NYPD Isn’t Enforcing Mayor de Blasio’s Key Vision Zero Law

Within months of taking office, Mayor Bill de Blasio signed into law several bills intended to add teeth to his Vision Zero street safety initiative. In the year since taking effect, however, the most important of those laws was barely used by NYPD.

If Mayor de Blasio is serious about Vision Zero, he will direct Police Commissioner Bill Bratton to apply the Right of Way Law as it was intended. Photo: Policy Exchange/Flickr

The Right of Way Law, also known as Section 19-190, made it a misdemeanor for motorists to harm people walking and biking with the right of way. It took effect last August.

The Right of Way Law was supposed to bring an end to the common scenario of reckless New York City motorists hurting and killing people without consequence. The key to the law is that ordinary precinct cops can apply it, not just the small number of specialists in the NYPD Collision Investigation Squad. NYPD Chief of Transportation Thomas Chan said all 35,000 uniformed officers would be trained to enforce the Right of Way Law, but the department has applied it only a handful of times in the 14 months since it was enacted.

According to data provided by the mayor’s office, from August through December of 2014 NYPD made 15 arrests for Section 19-190 violations, resulting from 21 investigations.
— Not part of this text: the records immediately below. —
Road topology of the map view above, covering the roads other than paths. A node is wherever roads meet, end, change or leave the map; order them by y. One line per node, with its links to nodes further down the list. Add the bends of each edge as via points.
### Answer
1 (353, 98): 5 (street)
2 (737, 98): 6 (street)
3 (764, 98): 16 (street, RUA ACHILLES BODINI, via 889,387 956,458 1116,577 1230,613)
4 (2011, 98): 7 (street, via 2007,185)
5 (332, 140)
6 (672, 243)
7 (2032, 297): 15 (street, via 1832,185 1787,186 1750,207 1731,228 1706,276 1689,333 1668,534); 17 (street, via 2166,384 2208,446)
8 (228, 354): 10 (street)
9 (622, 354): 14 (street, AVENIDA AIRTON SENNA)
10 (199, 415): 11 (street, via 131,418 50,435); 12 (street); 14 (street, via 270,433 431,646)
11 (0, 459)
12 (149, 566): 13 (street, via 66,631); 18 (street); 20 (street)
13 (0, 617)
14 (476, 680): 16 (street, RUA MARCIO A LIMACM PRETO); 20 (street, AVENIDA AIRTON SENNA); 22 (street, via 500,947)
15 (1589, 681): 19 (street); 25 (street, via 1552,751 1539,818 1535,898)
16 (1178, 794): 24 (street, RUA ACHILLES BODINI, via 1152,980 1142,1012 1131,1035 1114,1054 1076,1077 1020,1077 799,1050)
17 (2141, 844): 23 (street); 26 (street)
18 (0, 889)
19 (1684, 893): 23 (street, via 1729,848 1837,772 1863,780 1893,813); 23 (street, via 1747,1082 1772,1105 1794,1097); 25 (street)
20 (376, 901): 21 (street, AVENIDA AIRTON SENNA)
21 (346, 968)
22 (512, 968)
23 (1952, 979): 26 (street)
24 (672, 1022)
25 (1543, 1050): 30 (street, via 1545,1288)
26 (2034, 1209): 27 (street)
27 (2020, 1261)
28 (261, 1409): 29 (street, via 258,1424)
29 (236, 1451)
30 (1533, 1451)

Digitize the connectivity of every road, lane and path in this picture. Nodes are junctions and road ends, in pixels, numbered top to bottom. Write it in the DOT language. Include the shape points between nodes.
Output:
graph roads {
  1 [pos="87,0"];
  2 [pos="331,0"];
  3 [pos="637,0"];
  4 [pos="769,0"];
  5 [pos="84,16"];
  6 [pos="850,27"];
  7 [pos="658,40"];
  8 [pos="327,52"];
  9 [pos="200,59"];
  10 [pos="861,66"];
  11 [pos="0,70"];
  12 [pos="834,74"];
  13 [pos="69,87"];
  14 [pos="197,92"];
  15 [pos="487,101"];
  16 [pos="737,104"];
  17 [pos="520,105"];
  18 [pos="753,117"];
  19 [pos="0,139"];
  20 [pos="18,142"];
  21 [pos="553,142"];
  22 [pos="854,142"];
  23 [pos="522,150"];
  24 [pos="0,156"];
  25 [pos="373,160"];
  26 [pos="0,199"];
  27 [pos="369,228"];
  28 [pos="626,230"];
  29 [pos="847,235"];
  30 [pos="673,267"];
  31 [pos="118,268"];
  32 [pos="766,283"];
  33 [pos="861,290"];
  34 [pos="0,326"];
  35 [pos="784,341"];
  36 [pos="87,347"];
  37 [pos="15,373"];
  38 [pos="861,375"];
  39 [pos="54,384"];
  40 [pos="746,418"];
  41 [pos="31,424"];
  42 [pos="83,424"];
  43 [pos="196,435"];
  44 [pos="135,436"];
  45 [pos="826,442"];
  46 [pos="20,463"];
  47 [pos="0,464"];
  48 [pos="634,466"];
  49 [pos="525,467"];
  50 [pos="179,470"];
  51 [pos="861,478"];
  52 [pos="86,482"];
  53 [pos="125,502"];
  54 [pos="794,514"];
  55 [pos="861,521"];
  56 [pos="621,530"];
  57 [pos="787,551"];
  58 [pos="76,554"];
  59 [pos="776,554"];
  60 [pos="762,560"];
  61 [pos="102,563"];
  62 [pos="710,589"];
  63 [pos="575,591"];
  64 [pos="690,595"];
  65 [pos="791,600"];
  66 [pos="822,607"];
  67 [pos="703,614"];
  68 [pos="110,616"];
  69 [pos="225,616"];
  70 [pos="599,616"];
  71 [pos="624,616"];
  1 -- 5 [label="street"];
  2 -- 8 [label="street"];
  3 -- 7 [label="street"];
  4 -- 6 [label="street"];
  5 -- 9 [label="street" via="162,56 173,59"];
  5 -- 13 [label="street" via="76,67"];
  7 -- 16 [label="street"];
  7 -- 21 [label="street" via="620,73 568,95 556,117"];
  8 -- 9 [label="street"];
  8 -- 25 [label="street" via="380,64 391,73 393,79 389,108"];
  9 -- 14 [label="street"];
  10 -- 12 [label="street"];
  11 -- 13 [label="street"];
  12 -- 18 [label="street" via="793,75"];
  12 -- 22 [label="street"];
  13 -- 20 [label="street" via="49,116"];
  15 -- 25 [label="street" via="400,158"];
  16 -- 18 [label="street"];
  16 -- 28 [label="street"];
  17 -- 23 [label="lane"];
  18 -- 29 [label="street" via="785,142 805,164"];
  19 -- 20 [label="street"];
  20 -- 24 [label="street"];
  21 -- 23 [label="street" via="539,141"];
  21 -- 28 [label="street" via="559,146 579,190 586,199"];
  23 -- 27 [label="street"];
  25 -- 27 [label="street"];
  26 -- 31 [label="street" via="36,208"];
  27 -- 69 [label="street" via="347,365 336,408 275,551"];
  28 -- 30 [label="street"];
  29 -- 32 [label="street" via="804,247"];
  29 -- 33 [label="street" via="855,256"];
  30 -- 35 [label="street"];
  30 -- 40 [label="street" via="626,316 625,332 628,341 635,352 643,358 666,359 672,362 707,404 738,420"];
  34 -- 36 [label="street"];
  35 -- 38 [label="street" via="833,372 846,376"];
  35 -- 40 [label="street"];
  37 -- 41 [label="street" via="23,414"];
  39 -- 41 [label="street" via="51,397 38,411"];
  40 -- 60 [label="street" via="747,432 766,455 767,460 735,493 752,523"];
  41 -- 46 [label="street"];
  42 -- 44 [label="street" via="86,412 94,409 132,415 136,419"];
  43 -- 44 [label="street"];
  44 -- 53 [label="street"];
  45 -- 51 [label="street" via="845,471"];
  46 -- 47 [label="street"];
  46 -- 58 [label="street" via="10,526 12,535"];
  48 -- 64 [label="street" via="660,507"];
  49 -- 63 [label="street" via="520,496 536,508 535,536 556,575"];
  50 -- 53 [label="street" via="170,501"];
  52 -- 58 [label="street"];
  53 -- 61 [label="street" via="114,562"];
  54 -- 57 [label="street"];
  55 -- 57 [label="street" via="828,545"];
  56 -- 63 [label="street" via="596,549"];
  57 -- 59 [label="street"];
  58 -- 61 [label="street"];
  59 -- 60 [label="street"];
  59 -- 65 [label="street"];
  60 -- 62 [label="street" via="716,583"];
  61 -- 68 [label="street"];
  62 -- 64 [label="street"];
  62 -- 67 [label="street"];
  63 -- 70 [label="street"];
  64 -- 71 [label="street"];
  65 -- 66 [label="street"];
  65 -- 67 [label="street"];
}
In addition, police made one arrest for reckless driving and issued one summons for careless driving.

So far this year, NYPD has arrested 20 drivers under the Right of Way Law, after 41 investigations. Police also issued seven careless driving summonses resulting from those investigations. Twelve investigations are ongoing, the mayor’s office said. In addition, 11 other drivers have been charged under a Right of Way Law provision that applies to failure-to-yield cases that don’t involve injury (more on that later).

The scale of enforcement remains far below the scale of damage caused by motorists who fail to yield.

From September 2014 through September 2015, drivers injured 11,109 people walking in NYC, and killed 140, according to DOT data. Since failure to yield is the primary factor in 27 percent of serious pedestrian injuries and deaths, according to DOT’s 2010 Pedestrian Safety Study and Action Plan [PDF], it’s all but certain that the vast majority of drivers who violate the Right of Way Law are not charged by NYPD.

Nor is NYPD increasing enforcement. Police averaged three Right of Way charges per month last year, compared to an average of two cases a month in 2015. This suggests that Right of Way investigations remain the province of the Collision Investigation Squad and are not being pursued by precinct cops.

In addition to the Right of Way Law, another key piece of Vision Zero legislation has not been used much. Cooper’s Law, named after 9-year-old Cooper Stock, gave the Taxi and Limousine Commission the power to suspend or revoke the TLC licenses of cab drivers convicted of a traffic violation or a crime following a crash that results in death or critical injury. It took effect last September.

As we’ve reported before, for the law to get dangerous cabbies off the streets, police first have to issue summonses or file charges. TLC license sanctions hinge on findings gleaned from NYPD crash reports.

From September 2014, when the law took effect, to June 2015, the TLC reviewed 30 crashes involving a TLC-licensed driver that resulted in critical injury or death, according to the latest available agency data. Of those, the TLC suspended the licenses of seven drivers. It’s possible that the number of crashes triggering a review under the law is under-reported, since TLC-licensed vehicles were involved in 31,110 total crashes during that time frame.

We asked the TLC what became of those seven suspended drivers and have yet to receive that information. Earlier this year, the TLC reinstated an Uber driver after his license was suspended for the January crash that killed Wesley Mensing and seriously injured Erin Sauchelli. It’s unknown whether the TLC has ever applied Cooper’s Law to permanently revoke the license of a cab driver who hurt or killed someone.

Mayor de Blasio and the City Council stepped up to adopt laws meant to make NYC streets safer, but it’s clear additional work is needed. For one thing, Cooper’s Law should be amended so that license sanctions can proceed based on TLC investigations alone, severing dependence on NYPD. As for the Right of Way Law, if de Blasio is serious about Vision Zero, he should hold Police Commissioner Bill Bratton accountable for NYPD’s failure to put it to use.